In the US movie industry, "The Fall of a Nation" (1916), directed by Thomas Dixon Jr., was the first film sequel. This movie was a follow-up to D. W. Griffith's "Birth of a Nation" (1915). Dixon Jr., who wrote the book that Griffith used as the source for "The Birth of a Nation", attempted to cash in on the success of Griffith’s controversial silent film by producing his own sequel based on a novel, called "The Fall of a Nation", that he wrote and published the same year.

Griffith’s "Birth of a Nation" chronicles the relationship of two families during the American Civil War and Reconstruction era, spanning several years and dramatizing the assassination of Abraham Lincoln.
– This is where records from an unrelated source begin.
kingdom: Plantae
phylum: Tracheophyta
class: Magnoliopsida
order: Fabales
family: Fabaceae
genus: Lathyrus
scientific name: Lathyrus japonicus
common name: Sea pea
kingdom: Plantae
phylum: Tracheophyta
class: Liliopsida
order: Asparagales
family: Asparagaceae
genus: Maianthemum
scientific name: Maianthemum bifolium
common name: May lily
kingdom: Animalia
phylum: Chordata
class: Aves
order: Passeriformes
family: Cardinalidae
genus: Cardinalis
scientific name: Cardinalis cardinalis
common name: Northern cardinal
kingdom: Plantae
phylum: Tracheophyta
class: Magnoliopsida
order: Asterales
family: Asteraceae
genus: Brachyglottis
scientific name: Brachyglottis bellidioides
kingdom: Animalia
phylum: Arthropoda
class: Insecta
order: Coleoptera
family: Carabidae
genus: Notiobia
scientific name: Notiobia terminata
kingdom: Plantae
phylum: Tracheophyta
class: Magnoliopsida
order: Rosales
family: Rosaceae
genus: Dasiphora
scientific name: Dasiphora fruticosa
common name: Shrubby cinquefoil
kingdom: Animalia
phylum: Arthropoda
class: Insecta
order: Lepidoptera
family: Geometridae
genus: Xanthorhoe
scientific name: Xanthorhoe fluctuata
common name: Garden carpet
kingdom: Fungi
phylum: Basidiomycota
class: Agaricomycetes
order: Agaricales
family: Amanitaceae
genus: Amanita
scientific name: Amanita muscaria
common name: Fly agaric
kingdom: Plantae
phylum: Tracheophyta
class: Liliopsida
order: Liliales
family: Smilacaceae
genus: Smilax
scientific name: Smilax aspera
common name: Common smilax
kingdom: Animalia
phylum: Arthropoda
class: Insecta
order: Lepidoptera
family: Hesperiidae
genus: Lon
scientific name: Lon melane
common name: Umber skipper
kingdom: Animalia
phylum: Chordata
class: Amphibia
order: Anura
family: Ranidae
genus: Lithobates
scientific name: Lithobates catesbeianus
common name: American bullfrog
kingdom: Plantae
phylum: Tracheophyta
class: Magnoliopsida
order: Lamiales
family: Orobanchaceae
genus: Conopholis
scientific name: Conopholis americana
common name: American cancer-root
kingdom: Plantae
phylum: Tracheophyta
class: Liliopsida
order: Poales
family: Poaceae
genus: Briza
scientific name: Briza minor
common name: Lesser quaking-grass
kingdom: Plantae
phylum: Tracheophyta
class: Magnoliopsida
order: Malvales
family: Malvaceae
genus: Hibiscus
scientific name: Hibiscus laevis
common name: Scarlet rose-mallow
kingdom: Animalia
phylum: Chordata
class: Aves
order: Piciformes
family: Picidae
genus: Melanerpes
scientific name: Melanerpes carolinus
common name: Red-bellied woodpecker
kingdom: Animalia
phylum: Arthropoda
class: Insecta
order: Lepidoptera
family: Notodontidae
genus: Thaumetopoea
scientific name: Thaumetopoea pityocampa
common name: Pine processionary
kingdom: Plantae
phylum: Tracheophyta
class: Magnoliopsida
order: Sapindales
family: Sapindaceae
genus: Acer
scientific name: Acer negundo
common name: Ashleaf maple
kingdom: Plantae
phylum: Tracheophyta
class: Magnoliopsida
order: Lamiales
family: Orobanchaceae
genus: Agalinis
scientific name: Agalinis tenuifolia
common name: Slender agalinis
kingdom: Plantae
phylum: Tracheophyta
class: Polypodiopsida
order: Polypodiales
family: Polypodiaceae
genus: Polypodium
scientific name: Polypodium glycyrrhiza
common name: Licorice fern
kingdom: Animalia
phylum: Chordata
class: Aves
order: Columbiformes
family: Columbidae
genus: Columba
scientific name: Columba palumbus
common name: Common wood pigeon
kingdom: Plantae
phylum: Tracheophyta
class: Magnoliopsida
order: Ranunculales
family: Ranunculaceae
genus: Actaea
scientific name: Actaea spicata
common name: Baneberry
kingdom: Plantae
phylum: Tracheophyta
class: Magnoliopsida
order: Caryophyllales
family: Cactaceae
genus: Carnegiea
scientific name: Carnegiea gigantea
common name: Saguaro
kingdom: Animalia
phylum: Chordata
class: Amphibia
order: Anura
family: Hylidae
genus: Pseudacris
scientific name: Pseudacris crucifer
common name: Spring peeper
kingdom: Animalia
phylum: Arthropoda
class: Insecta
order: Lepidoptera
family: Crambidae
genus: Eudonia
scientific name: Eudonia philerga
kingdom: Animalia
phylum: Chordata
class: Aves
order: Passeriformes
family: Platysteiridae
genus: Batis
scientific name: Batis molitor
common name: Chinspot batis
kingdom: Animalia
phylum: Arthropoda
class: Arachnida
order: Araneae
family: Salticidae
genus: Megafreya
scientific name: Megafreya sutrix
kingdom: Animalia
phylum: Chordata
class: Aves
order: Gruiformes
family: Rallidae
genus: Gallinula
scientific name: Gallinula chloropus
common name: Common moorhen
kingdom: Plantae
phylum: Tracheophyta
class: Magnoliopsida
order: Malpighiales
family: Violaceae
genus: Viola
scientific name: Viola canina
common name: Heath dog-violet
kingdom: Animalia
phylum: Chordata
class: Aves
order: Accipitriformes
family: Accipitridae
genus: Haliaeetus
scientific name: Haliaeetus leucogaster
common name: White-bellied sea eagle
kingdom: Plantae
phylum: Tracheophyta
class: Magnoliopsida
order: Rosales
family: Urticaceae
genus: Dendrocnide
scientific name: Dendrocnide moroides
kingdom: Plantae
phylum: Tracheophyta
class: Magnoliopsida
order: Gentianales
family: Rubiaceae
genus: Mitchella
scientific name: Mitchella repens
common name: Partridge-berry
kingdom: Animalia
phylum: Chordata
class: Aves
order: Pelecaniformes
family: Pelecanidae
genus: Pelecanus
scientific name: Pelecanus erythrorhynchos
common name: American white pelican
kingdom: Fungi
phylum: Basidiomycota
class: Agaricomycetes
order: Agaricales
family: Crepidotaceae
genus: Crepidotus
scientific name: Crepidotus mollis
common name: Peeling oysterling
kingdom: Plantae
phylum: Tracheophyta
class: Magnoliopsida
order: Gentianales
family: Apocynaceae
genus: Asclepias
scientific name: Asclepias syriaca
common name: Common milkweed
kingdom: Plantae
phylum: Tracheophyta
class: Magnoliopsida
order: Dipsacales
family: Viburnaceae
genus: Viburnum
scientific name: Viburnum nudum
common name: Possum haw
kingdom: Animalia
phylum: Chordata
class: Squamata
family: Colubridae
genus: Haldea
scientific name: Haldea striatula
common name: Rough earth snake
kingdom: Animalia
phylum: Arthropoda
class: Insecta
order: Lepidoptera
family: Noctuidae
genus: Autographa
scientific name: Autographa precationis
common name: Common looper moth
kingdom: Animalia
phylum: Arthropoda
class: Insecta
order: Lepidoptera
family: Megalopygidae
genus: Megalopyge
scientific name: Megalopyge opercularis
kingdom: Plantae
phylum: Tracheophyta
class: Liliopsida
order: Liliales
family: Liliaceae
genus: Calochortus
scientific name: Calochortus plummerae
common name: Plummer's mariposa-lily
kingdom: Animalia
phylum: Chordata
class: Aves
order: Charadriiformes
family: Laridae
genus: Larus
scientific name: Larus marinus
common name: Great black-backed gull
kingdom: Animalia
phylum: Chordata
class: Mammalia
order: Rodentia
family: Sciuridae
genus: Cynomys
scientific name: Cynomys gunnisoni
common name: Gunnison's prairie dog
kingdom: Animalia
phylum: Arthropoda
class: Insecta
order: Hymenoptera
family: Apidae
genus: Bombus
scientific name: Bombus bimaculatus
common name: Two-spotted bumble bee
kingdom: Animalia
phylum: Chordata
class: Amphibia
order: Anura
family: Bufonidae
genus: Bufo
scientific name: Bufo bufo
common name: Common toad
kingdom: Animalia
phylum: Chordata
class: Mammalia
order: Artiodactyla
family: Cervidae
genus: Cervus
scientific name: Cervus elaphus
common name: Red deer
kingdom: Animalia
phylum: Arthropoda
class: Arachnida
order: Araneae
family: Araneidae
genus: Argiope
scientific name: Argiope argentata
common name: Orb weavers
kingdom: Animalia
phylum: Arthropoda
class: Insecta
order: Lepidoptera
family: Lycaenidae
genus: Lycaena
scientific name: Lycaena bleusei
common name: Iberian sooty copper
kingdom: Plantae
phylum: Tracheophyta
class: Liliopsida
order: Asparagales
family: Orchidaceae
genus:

It was commercially successful but deemed heavily controversial (especially over time), as it featured white actors in blackface playing slaves. They who were depicted as unintelligent and animalistically aggressive towards women. In addition to portraying blacks as inferior, the film, based on Dixon Jr.‘s book "The Clansman: An Historical Romance of the Ku Klux Klan", glorified the Ku Klux Klan. "The Birth of a Nation" became a recruiting tool for the KKK and, oddly enough, is the first film to have been screened at the White House, for president Woodrow Wilson.

The sequel, "The Fall of a Nation", was billed as an “attack on the pacifism of William Jennings Bryan and Henry Ford and a plea for American preparedness for war”. It was an explicit pro-war propaganda film.